By Scott Brown
Pastor, First Baptist Church, Waverly
Focal Passage: James 1:19-27; 2:1-4
James gives his readers a quick trinity of rules in verse 19 to follow while experiencing trials: don’t get angry, listen hard and speak sparingly only after very careful consideration.
If only I could live up to even this single verse, what trouble I would be spared! I remind myself quite often that God has given me two ears and only one mouth so I should listen twice as much as I speak. The rest of the text unpacks what that might look like.
Slow to anger (James 1:20-21). No man can live righteously in a rage. In fact, we are warned in Proverbs 22 to stay away from those that are too quick tempered so we don’t learn their ways. Emotions are great gifts from God but we must have self-control and not be controlled by our passing feelings. Rather than being led by our emotions in the moment, we are to be led by the Word of God every moment.

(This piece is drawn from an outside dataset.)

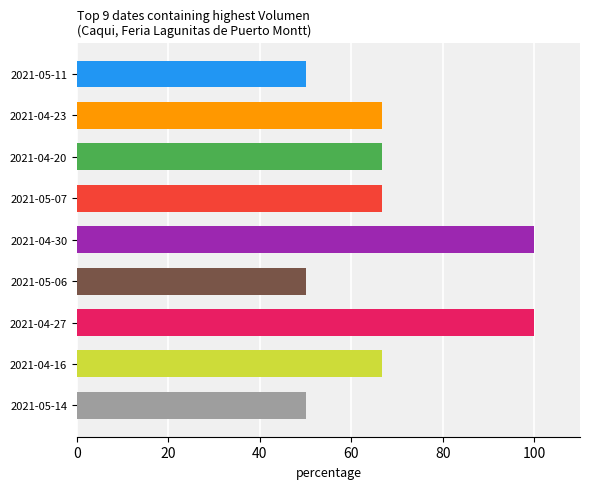

What is the sum of the values at 2021-05-14 and 2021-05-07?

116.7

Quick to hear (vv. 22-25). We must be quick to hear and obey the Word. What good is hearing if we do not respond to what we hear?

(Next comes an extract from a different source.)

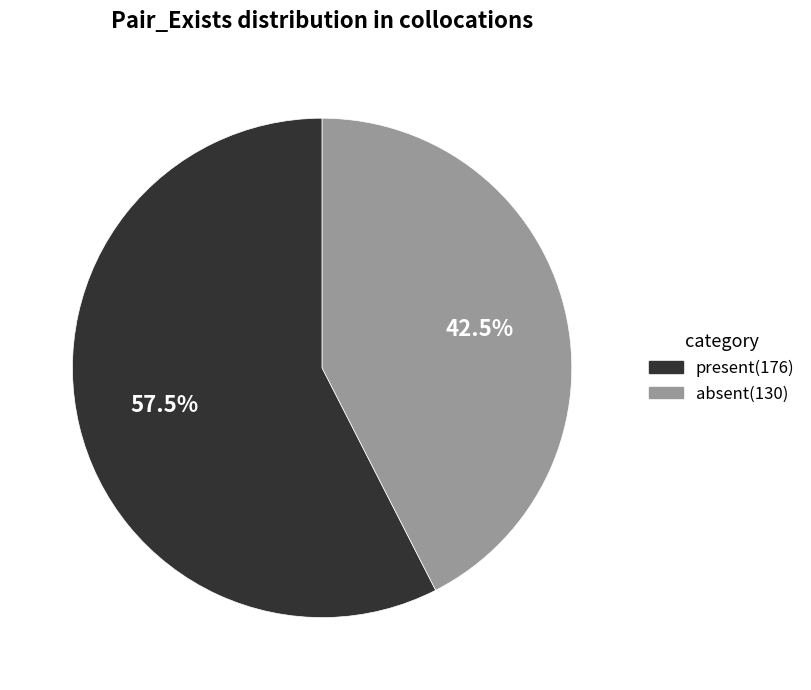

Does present account for over 50% of the chart?

Yes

James warns us not to simply hear the Word but to act on it without hesitation or reservation. A steady, full diet of the Word of God causes us to see God more clearly and, therefore, see ourselves rightly as well.
Merely hearing the Word of God is not enough, we must obey. So, let us be more than quick to hear but let us be committed and already submitted to what we hear in the Word of God as we obey without delay.
Slow to speak (vv. 26-2:4). We must seek to be slow to speak but let our words be edifying when we do (Ephesians 4:29).
First, James tells us that anyone who thinks he is religious must first bridle his tongue. By force, he must reign in his tongue and hold authority over it at all times.
Next, he tells us that true religion is to visit the abandoned and forgotten (widows and orphans). Let our tongues ever be stopped from speaking ill but always be loosed in speaking up for those who cannot speak up for themselves.
May the people of God be first to visit, care for, defend, and speak out for the discarded, abandoned, forgotten, despised, and rejected of this world.
Third, notice the illustration James gives. When we start speaking and acting in response to the things of this life, valuing people and things based on this world rather than the next, aren’t we using our words to tear others down rather than build them up in Christ?
Lord, give us power to bridle our tongues that no word might escape our mouths except that which glorifies God, evangelizes the lost, or edifies the Church.
Living a life of obedience to God is hard! We need so much grace but may we, nevertheless, seek with all our might to become quicker to hear, slower to speak, and very slow to anger. May God give us self-control and may we give Him all control.